# [SOURCE TEXT]
---
Christian Backs (born 26 August 1962) is a German former professional footballer who played as a midfielder.

Club career
Backs came through the youth academy of BFC Dynamo and played professionally for BFC Dynamo (later named FC Berlin) for 12 seasons, winning eight East German titles and two cups in the 1980s.

International career
During this time he won nine caps for East Germany, scoring once. He was also involved in the East German Olympic team who qualified for the 1984 Olympics, but was forced to stay at home, because of the East Germans' boycott of the tournament.

Coaching career
After reunification, Backs wound down his career with Reinickendorfer Füchse, where he played from 1992 to 1997. He took over as manager of the 'Foxes' in 2000, where he remained until 2004 when he took the reins at his old club Dynamo. He only lasted a year, however, and after a brief spell at Berliner AK, returned to Reinickendorf, where he remained until 2009. In summer 2009 returning to BFC Dynamo for a second spell as manager and was in March 2010 fired.
---
# [DATASET EXCERPTS]
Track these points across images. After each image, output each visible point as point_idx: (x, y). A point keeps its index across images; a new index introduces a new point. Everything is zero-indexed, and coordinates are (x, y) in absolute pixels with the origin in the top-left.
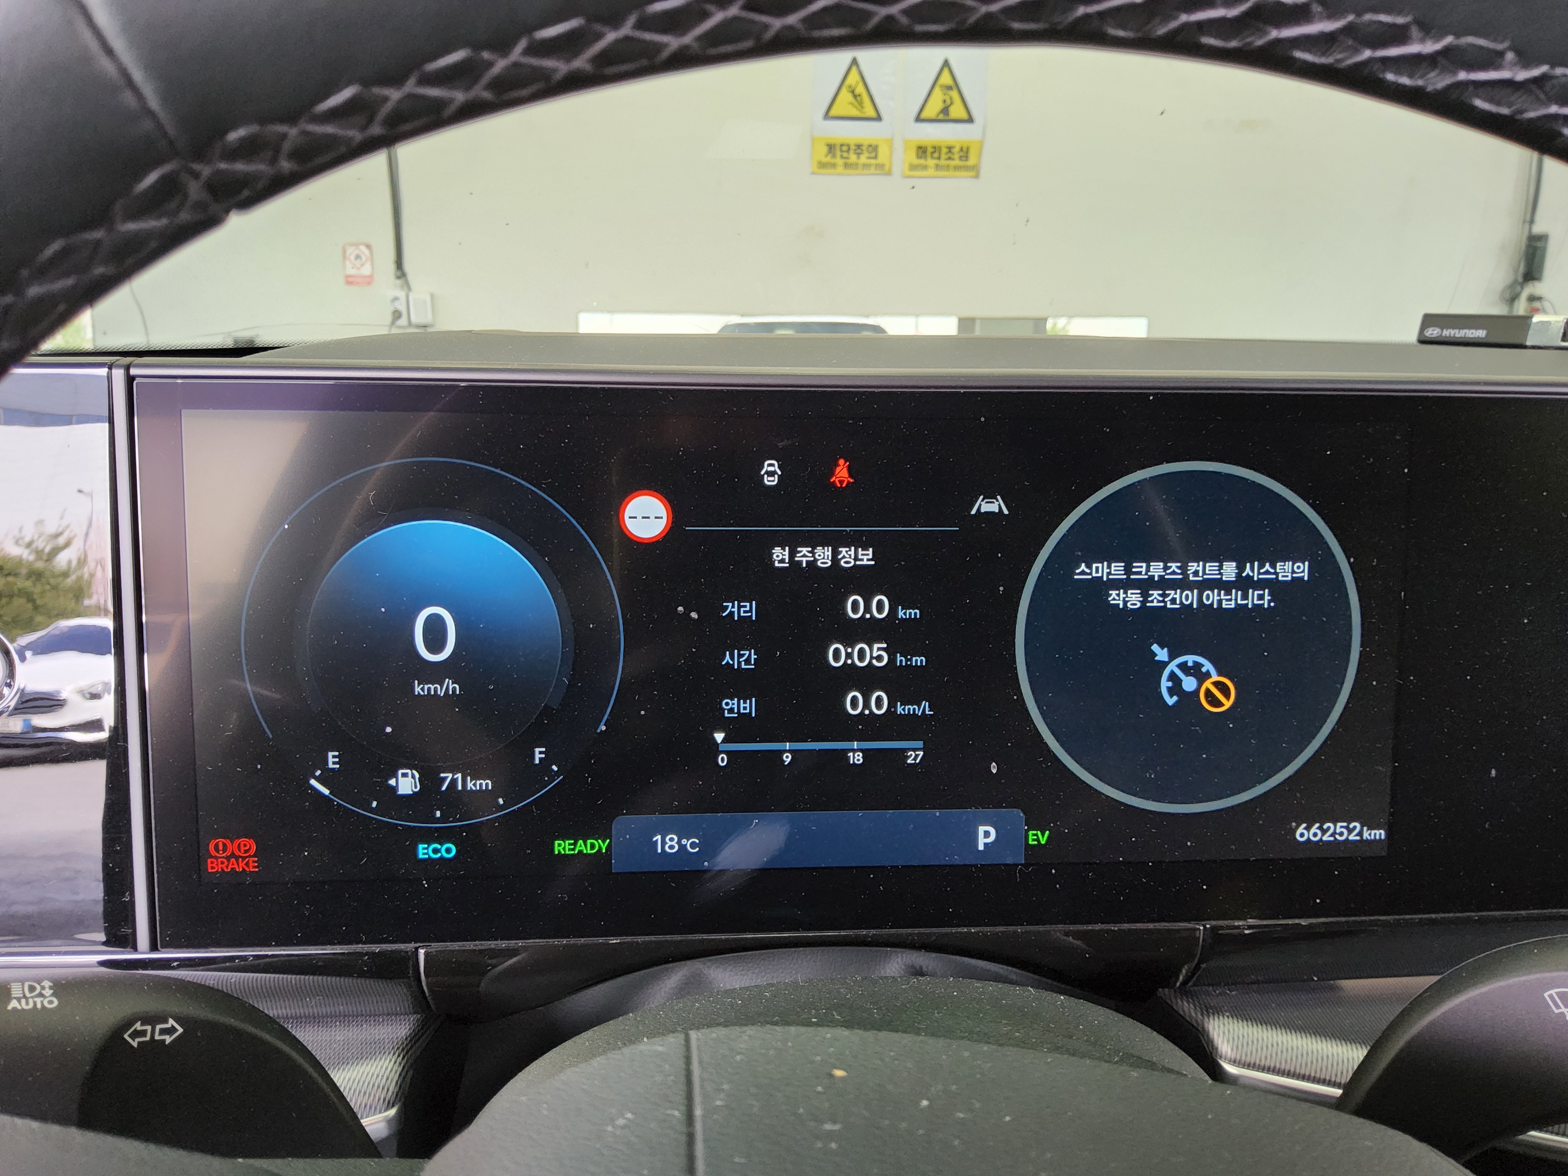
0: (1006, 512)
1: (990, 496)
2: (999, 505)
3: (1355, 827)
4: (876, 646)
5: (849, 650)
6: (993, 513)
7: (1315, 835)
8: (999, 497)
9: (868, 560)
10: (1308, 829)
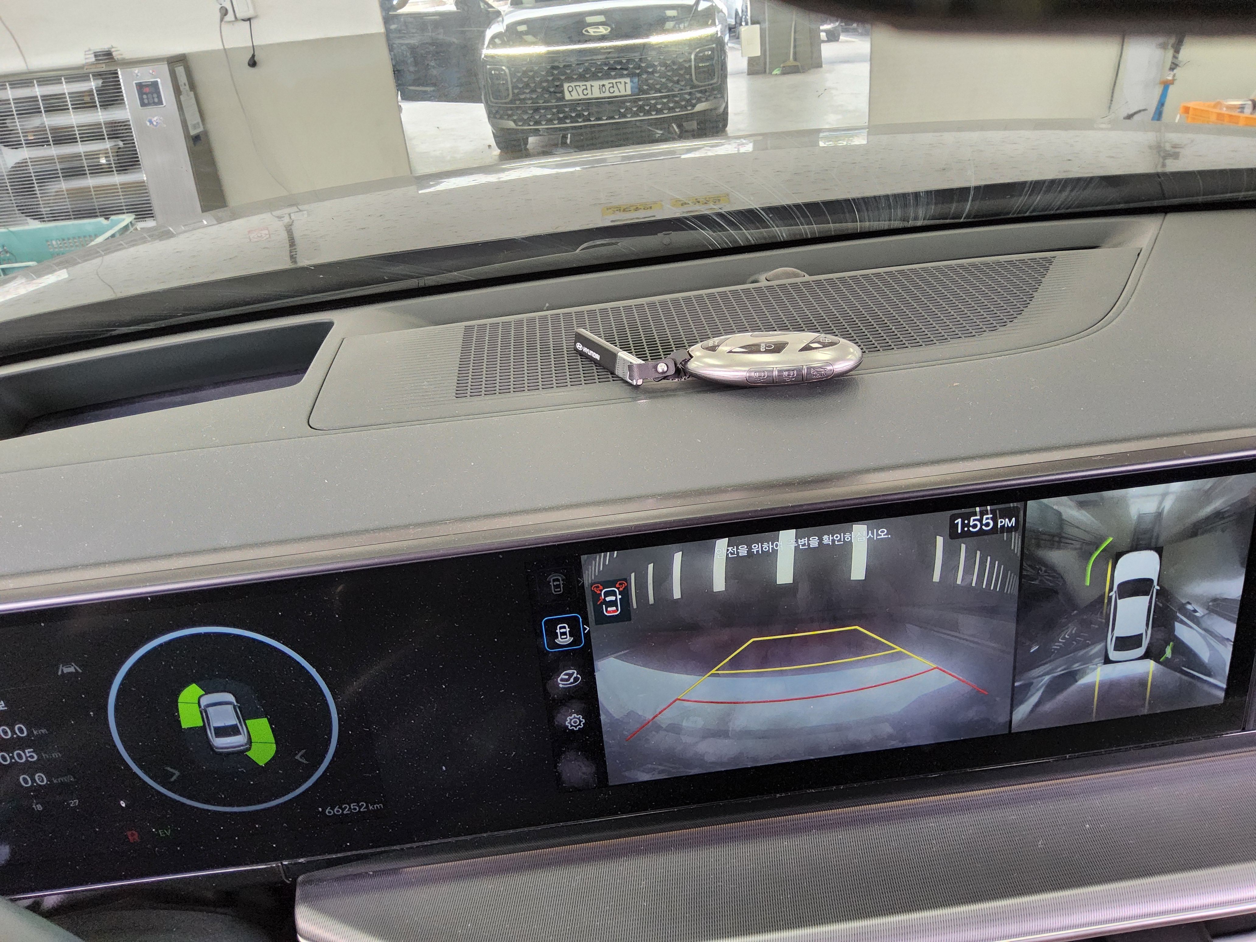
0: (80, 671)
1: (67, 664)
2: (75, 668)
3: (363, 805)
4: (27, 751)
5: (11, 755)
6: (72, 673)
7: (338, 811)
8: (73, 664)
9: (3, 707)
10: (333, 809)
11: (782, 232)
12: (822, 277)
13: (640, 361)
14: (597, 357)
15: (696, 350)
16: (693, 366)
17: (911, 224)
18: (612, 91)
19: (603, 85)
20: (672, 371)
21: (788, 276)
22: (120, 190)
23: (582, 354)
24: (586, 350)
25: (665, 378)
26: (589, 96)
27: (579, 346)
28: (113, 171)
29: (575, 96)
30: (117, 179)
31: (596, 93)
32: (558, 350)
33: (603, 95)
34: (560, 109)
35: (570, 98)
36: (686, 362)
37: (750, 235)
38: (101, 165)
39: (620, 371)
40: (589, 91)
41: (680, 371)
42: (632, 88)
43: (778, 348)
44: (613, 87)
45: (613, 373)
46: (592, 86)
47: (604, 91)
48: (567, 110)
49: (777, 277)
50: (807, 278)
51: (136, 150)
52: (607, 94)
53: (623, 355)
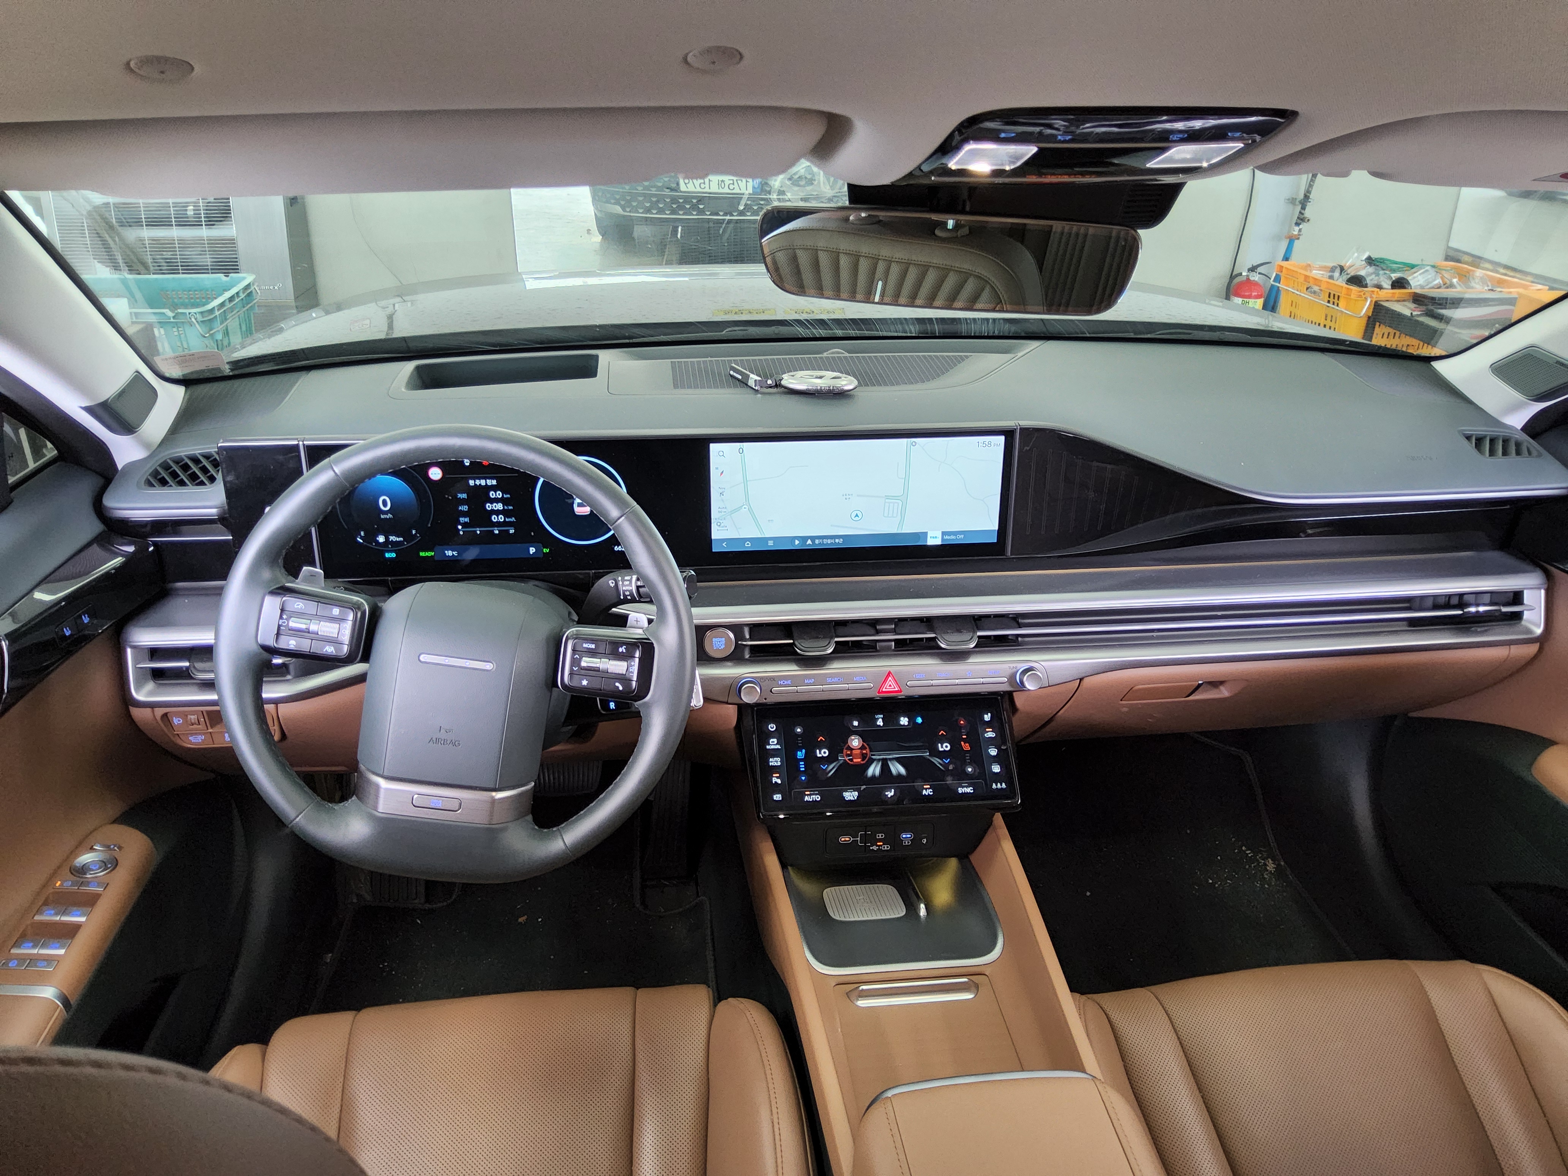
4: (499, 504)
5: (492, 506)
7: (620, 549)
9: (495, 483)
10: (618, 547)
11: (839, 333)
12: (854, 355)
13: (760, 379)
14: (740, 377)
15: (785, 376)
16: (783, 383)
17: (909, 335)
18: (731, 187)
19: (723, 181)
20: (774, 384)
21: (839, 353)
22: (206, 245)
23: (732, 376)
24: (735, 374)
25: (771, 387)
26: (707, 190)
27: (732, 373)
28: (202, 225)
29: (691, 188)
30: (204, 232)
31: (714, 188)
32: (720, 374)
33: (721, 191)
34: (674, 200)
35: (686, 190)
36: (781, 380)
37: (823, 333)
38: (187, 218)
39: (751, 383)
40: (707, 185)
41: (778, 385)
42: (754, 187)
43: (821, 377)
44: (733, 184)
45: (747, 385)
46: (710, 180)
47: (723, 186)
48: (681, 201)
49: (833, 353)
50: (847, 355)
51: (230, 206)
52: (726, 190)
53: (752, 376)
---
# [EXERCISE]
Reproduce the text about Christian Backs from "International career" to "March 2010 fired.", switching every "manager" to "head coach".

# [COMPLETED TASK]
International career
During this time he won nine caps for East Germany, scoring once. He was also involved in the East German Olympic team who qualified for the 1984 Olympics, but was forced to stay at home, because of the East Germans' boycott of the tournament.

Coaching career
After reunification, Backs wound down his career with Reinickendorfer Füchse, where he played from 1992 to 1997. He took over as head coach of the 'Foxes' in 2000, where he remained until 2004 when he took the reins at his old club Dynamo. He only lasted a year, however, and after a brief spell at Berliner AK, returned to Reinickendorf, where he remained until 2009. In summer 2009 returning to BFC Dynamo for a second spell as head coach and was in March 2010 fired.